Я вытер стол, положил стопку чистой бумаги, готовясь работать всю ночь, когда в дверь моего номера кто-то осторожно постучал. Это была дежурная. Я не сразу осознал, о чем она говорит.
— Вас к телефону, междугородная, — повторила она.
— Меня?.. Именно меня? — удивился я.
— Вас, — кивнула она.
Я сбежал вниз и взял лежавшую на стекле телефонную трубку.
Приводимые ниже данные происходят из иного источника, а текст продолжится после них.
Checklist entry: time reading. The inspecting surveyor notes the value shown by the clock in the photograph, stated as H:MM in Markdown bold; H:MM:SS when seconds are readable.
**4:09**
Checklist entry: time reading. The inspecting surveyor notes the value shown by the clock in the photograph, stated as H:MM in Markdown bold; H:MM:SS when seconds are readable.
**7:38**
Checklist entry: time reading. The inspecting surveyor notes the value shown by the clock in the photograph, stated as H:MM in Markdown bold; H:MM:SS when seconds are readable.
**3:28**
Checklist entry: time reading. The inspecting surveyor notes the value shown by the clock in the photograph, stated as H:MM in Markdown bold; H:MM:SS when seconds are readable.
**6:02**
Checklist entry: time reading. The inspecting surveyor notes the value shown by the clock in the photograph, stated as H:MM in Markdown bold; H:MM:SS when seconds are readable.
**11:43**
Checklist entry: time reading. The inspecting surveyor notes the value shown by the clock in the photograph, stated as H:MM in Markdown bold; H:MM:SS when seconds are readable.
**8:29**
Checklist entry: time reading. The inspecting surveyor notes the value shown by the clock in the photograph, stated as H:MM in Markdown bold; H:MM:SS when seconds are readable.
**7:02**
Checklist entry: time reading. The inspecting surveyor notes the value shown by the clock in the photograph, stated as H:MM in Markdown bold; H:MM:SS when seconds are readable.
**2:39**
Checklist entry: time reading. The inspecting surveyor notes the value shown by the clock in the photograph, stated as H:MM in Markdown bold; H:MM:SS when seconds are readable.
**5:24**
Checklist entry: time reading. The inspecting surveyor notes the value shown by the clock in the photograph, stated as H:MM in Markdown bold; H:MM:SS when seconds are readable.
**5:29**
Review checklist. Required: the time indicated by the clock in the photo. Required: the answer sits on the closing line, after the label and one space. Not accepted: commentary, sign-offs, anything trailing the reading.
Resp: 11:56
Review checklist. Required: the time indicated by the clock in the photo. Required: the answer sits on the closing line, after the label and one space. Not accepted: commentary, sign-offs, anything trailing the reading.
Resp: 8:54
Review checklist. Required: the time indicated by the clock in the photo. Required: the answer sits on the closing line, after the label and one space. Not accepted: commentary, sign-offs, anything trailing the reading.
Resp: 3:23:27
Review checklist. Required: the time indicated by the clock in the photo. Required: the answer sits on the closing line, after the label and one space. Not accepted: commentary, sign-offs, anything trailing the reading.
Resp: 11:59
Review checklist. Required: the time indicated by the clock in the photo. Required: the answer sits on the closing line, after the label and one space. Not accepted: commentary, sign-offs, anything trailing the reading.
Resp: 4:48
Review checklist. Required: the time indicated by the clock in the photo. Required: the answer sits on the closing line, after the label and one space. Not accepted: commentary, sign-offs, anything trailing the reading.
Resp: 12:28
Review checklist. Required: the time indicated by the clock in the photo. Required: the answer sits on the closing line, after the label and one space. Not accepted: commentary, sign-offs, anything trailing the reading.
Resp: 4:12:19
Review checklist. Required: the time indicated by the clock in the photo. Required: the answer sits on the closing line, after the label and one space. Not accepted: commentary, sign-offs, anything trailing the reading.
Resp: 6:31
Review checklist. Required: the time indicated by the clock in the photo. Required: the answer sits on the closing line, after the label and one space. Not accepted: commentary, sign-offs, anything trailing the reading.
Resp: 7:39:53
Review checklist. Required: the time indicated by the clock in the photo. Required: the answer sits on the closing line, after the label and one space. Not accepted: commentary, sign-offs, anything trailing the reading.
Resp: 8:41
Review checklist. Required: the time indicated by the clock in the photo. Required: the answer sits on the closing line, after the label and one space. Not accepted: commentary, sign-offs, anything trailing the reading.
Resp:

— Это ты? — спросил женский голос.
— Да, — ответил я, все еще не приходя в себя от неожиданности. Это была Оля.
— Ты жив?
— Да, — подтвердил я растерянно.
— Ну хорошо. — И она повесила трубку.
Я вернулся к себе. Этот разговор выбил меня из колеи. Странно, что она позвонила именно сегодня. Почему выбрала не какой-нибудь другой, а вот этот вечер? Она, конечно, тщательно продумала эту многозначительность короткого: «Ты жив?» Не дала мне оказать больше ни слова, чтобы я сам ощутил свое бездушие… Но правда и то, что этот крохотный, освещенный настольной лампой номер мне тут же показался холодным… Я смотрел на стопку чистой бумаги, но заставлял себя сосредоточиться на мыслях об Оле. Я растягивал их до подробностей. И как по утрам, стоя у зеркала, она ловко закалывала волосы, и как мягко всегда садилась, пригладив сзади юбку, выпрямившись, благородно подняв голову и скрестив ступни… Однако было похоже на то, что я именно заставлял себя думать об Оле, которая в этот миг наверняка наслаждалась созданным эффектом.